Single by Diesel

from the album Hepfidelity
- B-side: "Rear View Mirror"
- Released: 27 January 1992
- Studio: Hot Tin Roof (Los Angeles)
- Length: 4:12
- Label: Chrysalis, EMI
- Songwriters: Diesel, John Daniel Tate
- Producer: Don Gehman

Diesel singles chronology
| "Come to Me" (1991) | "Tip of My Tongue" (1992) | "Man Alive" (1992) |

= Tip of My Tongue (Diesel song) =

1992 single by Diesel

"Tip of My Tongue" is a song by Australian rock musician Diesel. It was included on his debut album, Hepfidelity (1992). Released in January 1992, the song peaked at number four in Australia and number three in New Zealand. At the ARIA Music Awards of 1993, the song was nominated for Single of the Year, losing to "The Day You Went Away" by Wendy Matthews.

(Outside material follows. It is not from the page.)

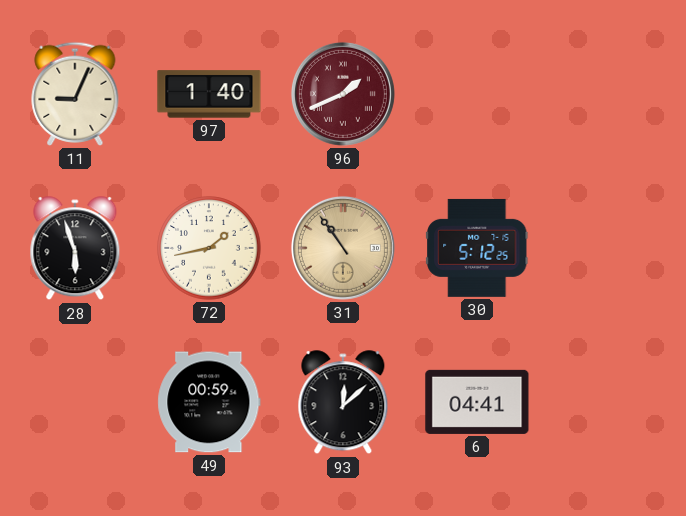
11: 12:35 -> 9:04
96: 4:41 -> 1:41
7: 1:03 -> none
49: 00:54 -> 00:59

The song was used by the Seven Network in Australia during score updates in its AFL coverage during the 1990s.

==Track listings==
Australian CD single
1. "Tip of My Tongue" – 4:12
2. "Rear View Mirror" – 5:12

European maxi-CD single
1. "Tip of My Tongue" – 4:12
2. "Come to Me" – 4:22
3. "One Thing After Another" – 5:03

Vinyl
1. "Tip of My Tongue" – 4:12
2. "Tell the Truth"

==Charts==

===Weekly charts===

| Chart (1992) | Peak position |
|---|---|
| Australia (ARIA) | 4 |
| Germany (GfK) | 77 |
| New Zealand (Recorded Music NZ) | 3 |

===Year-end charts===

| Chart (1992) | Position |
|---|---|
| Australia (ARIA) | 65 |
| New Zealand (RIANZ) | 45 |

==Certifications==

| Region | Certification | Certified units/sales |
| New Zealand (RMNZ) | Platinum | 30,000^{‡} |
^{‡} Sales+streaming figures based on certification alone.